**Aim of the task:**
Repeat the records below exactly, leaving out every picture.

═══

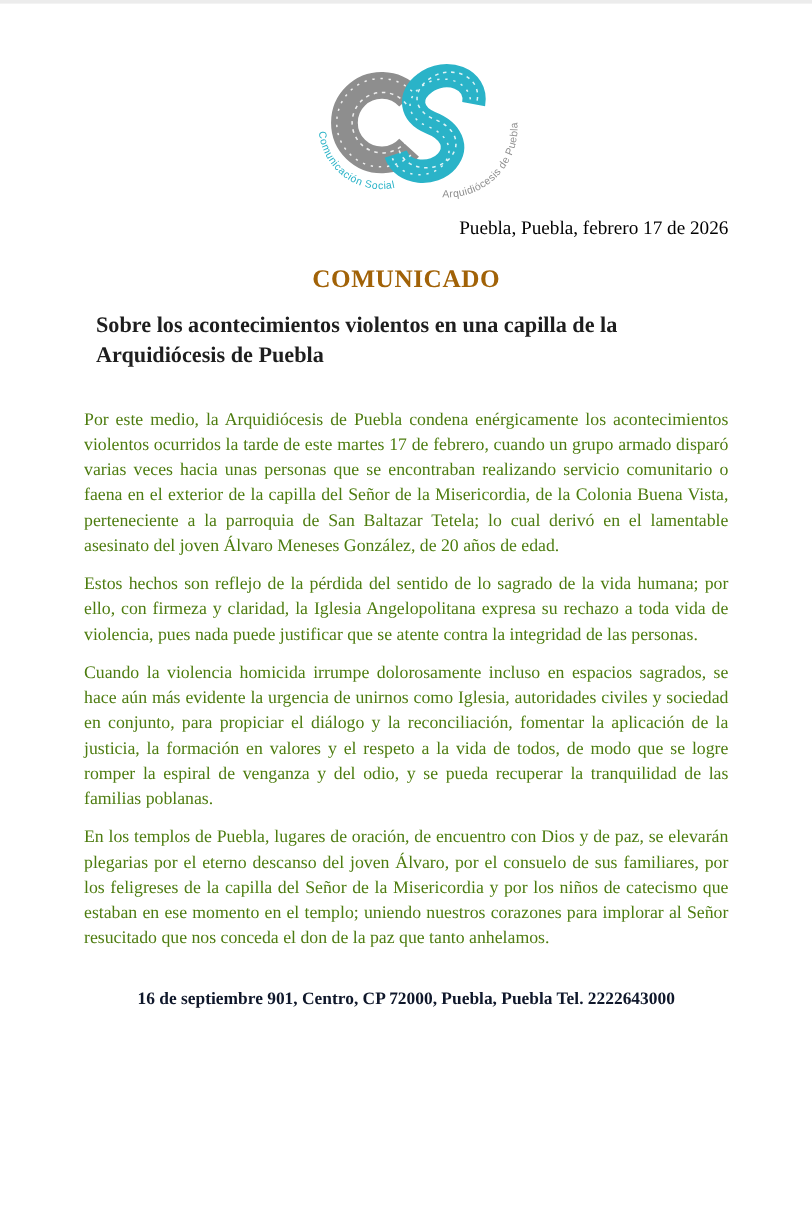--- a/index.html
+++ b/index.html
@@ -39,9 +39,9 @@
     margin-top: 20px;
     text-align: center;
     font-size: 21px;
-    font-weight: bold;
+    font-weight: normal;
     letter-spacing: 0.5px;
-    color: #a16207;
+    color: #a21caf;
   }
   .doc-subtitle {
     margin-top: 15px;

═══

**Task answer:**
--- a/index.html
+++ b/index.html
@@ -39,9 +39,9 @@
     margin-top: 20px;
     text-align: center;
     font-size: 21px;
-    font-weight: bold;
+    font-weight: normal;
     letter-spacing: 0.5px;
-    color: #a16207;
+    color: #a21caf;
   }
   .doc-subtitle {
     margin-top: 15px;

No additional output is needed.